Materials provided Start Marker

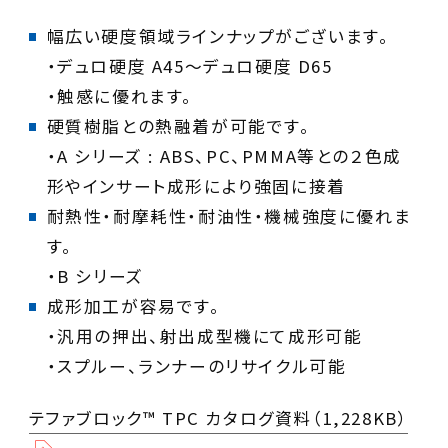
幅広い硬度領域ラインナップがございます。
・デュロ硬度 A45～デュロ硬度 D65
硬質樹脂との熱融着が可能です。
・A シリーズ : ABS、PC、PMMA等との２色成
形やインサート成形により強固に接着
耐熱性・耐摩耗性・耐油性・機械強度に優れま
す。
・B シリーズ
成形加工が容易です。
・汎用の押出、射出成型機にて成形可能
・スプルー、ランナーのリサイクル可能
テファブロック™ TPC カタログ資料（1,228KB）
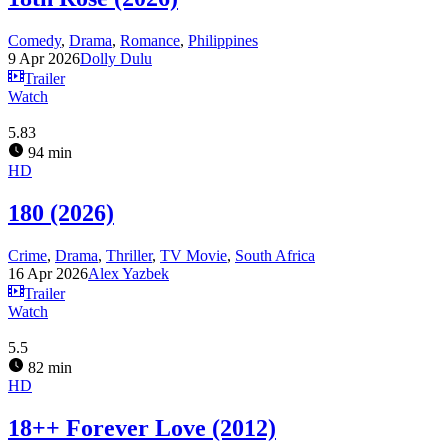
Comedy
,
Drama
,
Romance
,
Philippines
9 Apr 2026
Dolly Dulu
Trailer
Watch
5.83
94 min
HD
180 (2026)
Crime
,
Drama
,
Thriller
,
TV Movie
,
South Africa
16 Apr 2026
Alex Yazbek
Trailer
Watch
5.5
82 min
HD
18++ Forever Love (2012)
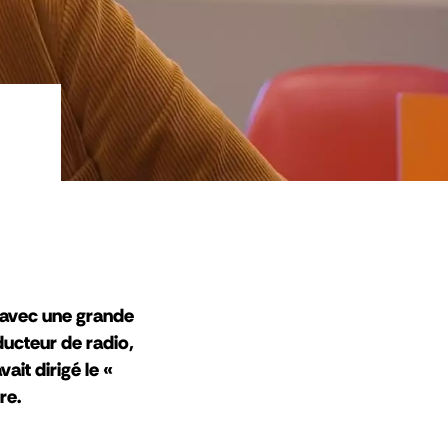
t avec une grande
ducteur de radio,
ait dirigé le «
re.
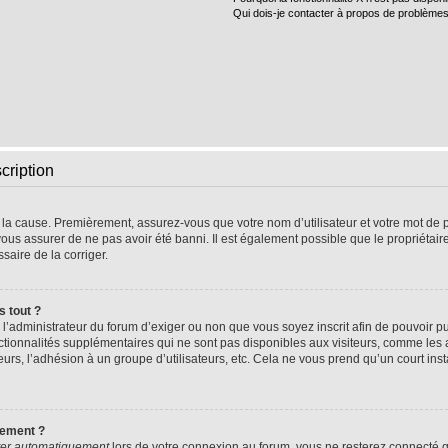
Qui dois-je contacter à propos de problèmes
cription
e la cause. Premièrement, assurez-vous que votre nom d’utilisateur et votre mot de pa
vous assurer de ne pas avoir été banni. Il est également possible que le propriétaire 
ssaire de la corriger.
s tout ?
 à l’administrateur du forum d’exiger ou non que vous soyez inscrit afin de pouvoir
nctionnalités supplémentaires qui ne sont pas disponibles aux visiteurs, comme les
sateurs, l’adhésion à un groupe d’utilisateurs, etc. Cela ne vous prend qu’un court 
uement ?
er automatiquement
lors de votre connexion au forum, vous ne resterez connecté q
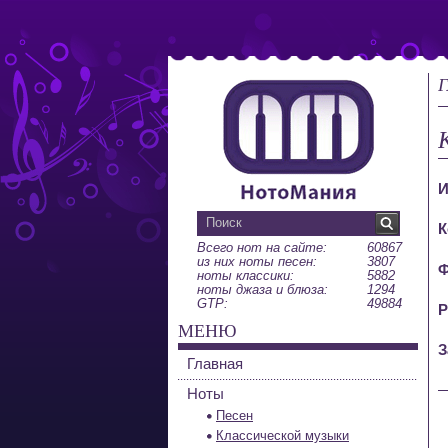
Г
И
К
Всего нот на сайте:
60867
из них ноты песен:
3807
Ф
ноты классики:
5882
ноты джаза и блюза:
1294
GTP:
49884
Р
МЕНЮ
З
Главная
Ноты
Песен
Классической музыки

Materials provided End Marker

> _What you should do_: The answer must repeat every line of the listing exactly and leave the pictures out.

> _Solution_:
幅広い硬度領域ラインナップがございます。
・デュロ硬度 A45～デュロ硬度 D65
硬質樹脂との熱融着が可能です。
・A シリーズ : ABS、PC、PMMA等との２色成
形やインサート成形により強固に接着
耐熱性・耐摩耗性・耐油性・機械強度に優れま
す。
・B シリーズ
成形加工が容易です。
・汎用の押出、射出成型機にて成形可能
・スプルー、ランナーのリサイクル可能
テファブロック™ TPC カタログ資料（1,228KB）
Comedy
,
Drama
,
Romance
,
Philippines
9 Apr 2026
Dolly Dulu
Trailer
Watch
5.83
94 min
HD
180 (2026)
Crime
,
Drama
,
Thriller
,
TV Movie
,
South Africa
16 Apr 2026
Alex Yazbek
Trailer
Watch
5.5
82 min
HD
18++ Forever Love (2012)
t avec une grande
ducteur de radio,
ait dirigé le «
re.
Qui dois-je contacter à propos de problèmes
cription
e la cause. Premièrement, assurez-vous que votre nom d’utilisateur et votre mot de pa
vous assurer de ne pas avoir été banni. Il est également possible que le propriétaire 
ssaire de la corriger.
s tout ?
 à l’administrateur du forum d’exiger ou non que vous soyez inscrit afin de pouvoir
nctionnalités supplémentaires qui ne sont pas disponibles aux visiteurs, comme les
sateurs, l’adhésion à un groupe d’utilisateurs, etc. Cela ne vous prend qu’un court 
uement ?
er automatiquement
lors de votre connexion au forum, vous ne resterez connecté q
Г
И
К
Всего нот на сайте:
60867
из них ноты песен:
3807
Ф
ноты классики:
5882
ноты джаза и блюза:
1294
GTP:
49884
Р
МЕНЮ
З
Главная
Ноты
Песен
Классической музыки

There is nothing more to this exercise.